*** Opening DATA EXTRACT ***

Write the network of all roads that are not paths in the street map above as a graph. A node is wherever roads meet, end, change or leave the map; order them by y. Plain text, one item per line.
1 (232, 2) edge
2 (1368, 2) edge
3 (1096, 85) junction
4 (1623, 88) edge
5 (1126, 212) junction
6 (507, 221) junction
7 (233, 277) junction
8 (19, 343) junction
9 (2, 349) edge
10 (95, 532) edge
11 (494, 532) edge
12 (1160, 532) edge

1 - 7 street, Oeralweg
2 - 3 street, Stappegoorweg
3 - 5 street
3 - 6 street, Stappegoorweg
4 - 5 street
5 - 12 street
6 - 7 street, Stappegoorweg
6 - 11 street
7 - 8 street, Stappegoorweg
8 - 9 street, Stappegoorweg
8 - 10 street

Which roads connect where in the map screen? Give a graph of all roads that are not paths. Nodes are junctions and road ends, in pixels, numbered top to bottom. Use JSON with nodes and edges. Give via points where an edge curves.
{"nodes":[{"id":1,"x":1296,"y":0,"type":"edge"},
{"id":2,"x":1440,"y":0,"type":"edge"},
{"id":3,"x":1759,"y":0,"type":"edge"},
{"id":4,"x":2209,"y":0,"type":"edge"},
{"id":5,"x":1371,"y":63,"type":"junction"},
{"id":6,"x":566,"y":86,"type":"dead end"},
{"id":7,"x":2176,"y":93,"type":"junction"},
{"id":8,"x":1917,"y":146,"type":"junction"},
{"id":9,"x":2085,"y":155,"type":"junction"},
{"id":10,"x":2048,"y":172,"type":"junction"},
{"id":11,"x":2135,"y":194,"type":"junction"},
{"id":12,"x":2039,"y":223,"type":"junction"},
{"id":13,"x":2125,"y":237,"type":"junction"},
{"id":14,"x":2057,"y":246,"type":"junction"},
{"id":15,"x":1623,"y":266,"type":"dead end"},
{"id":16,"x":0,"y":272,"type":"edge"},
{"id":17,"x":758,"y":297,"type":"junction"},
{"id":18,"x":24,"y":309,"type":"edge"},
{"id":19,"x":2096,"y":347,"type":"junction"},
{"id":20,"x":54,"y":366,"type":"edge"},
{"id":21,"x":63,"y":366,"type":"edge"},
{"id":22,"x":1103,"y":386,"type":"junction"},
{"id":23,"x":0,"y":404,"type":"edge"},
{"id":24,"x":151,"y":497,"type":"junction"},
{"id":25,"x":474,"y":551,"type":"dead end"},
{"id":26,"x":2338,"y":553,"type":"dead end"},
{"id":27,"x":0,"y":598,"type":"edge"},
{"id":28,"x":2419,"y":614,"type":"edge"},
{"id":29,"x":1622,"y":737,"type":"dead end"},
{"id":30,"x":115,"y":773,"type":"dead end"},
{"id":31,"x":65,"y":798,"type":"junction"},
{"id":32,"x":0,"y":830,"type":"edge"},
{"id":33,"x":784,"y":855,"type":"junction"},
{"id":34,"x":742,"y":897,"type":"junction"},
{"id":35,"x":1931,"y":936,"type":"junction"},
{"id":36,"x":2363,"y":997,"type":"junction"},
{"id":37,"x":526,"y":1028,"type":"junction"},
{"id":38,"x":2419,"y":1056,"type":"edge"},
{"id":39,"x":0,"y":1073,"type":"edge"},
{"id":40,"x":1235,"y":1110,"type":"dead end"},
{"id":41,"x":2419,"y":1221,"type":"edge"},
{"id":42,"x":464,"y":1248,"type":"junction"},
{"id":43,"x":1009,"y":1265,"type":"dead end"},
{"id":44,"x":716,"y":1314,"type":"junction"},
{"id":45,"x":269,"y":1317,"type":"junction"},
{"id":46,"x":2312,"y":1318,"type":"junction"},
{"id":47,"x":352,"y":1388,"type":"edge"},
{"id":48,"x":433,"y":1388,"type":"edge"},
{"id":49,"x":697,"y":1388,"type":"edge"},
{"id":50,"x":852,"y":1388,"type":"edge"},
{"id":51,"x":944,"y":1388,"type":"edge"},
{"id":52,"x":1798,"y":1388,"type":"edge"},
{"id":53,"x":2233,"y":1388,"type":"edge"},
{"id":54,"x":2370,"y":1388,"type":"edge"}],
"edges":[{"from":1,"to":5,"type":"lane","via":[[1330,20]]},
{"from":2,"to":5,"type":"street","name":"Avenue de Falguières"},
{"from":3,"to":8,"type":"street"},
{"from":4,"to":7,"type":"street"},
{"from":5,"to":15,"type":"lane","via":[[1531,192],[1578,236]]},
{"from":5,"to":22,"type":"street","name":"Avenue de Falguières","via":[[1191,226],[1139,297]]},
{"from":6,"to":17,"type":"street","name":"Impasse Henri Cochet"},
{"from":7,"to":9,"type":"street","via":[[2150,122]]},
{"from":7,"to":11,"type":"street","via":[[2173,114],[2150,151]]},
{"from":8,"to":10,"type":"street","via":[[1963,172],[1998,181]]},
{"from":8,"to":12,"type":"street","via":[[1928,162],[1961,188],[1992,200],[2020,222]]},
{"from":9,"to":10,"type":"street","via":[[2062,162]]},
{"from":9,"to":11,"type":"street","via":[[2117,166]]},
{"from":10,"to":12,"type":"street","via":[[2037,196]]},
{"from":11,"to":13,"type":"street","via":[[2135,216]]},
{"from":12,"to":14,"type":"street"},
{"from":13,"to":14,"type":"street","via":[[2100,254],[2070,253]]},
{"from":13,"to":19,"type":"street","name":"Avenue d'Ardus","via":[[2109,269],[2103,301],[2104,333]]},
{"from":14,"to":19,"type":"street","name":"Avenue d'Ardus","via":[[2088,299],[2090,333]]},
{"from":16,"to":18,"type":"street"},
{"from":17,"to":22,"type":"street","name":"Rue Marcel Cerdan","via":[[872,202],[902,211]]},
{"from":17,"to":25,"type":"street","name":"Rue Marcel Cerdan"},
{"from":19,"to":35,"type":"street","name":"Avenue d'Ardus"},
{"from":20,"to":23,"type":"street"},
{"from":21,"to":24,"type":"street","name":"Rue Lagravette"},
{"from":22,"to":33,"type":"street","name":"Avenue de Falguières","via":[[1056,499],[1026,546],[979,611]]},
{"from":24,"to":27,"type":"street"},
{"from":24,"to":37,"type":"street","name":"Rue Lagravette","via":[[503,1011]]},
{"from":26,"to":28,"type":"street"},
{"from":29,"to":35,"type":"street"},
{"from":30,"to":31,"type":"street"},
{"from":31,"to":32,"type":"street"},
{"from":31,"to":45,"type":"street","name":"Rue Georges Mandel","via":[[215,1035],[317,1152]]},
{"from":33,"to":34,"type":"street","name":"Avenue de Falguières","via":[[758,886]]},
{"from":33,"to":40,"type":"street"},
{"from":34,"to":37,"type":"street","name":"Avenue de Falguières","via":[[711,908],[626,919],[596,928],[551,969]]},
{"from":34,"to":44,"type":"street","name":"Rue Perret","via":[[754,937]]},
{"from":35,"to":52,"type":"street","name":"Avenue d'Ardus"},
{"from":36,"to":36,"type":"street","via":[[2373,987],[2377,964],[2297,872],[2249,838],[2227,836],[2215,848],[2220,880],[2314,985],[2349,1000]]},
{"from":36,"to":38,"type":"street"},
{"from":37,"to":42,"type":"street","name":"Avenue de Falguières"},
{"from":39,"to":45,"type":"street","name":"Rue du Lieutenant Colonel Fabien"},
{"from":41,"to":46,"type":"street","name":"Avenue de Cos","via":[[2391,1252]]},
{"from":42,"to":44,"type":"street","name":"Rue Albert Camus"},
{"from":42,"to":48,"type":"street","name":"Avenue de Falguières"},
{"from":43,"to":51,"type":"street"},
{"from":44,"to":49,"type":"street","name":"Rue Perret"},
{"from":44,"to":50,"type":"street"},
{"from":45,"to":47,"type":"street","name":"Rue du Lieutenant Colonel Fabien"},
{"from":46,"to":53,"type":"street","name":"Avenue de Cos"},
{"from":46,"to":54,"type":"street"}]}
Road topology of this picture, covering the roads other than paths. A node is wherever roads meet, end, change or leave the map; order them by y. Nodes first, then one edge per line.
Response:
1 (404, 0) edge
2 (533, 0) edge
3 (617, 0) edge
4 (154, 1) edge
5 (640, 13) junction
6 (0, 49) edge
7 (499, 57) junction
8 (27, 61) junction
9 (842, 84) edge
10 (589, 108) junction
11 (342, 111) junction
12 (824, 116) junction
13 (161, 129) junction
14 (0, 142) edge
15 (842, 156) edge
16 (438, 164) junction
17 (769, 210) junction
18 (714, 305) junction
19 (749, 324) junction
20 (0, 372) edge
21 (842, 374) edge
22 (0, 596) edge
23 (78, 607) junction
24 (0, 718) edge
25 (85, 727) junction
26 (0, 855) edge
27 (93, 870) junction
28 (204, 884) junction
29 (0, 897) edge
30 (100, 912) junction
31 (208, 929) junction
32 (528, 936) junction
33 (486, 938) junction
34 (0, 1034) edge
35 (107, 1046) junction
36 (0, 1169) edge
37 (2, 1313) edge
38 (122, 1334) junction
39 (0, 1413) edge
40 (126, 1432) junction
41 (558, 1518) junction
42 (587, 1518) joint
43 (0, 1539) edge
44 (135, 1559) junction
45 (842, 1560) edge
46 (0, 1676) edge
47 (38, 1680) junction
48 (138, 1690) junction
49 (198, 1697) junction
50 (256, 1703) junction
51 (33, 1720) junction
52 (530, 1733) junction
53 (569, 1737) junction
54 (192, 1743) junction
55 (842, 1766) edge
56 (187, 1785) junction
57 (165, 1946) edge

*** Closing DATA EXTRACT ***

> **WHAT NEEDS TO BE DONE**
Lines in the records above that carry the word "them" are to be located and copied.

> **PROBLEM SOLUTION**
Write the network of all roads that are not paths in the street map above as a graph. A node is wherever roads meet, end, change or leave the map; order them by y. Plain text, one item per line.
Road topology of this picture, covering the roads other than paths. A node is wherever roads meet, end, change or leave the map; order them by y. Nodes first, then one edge per line.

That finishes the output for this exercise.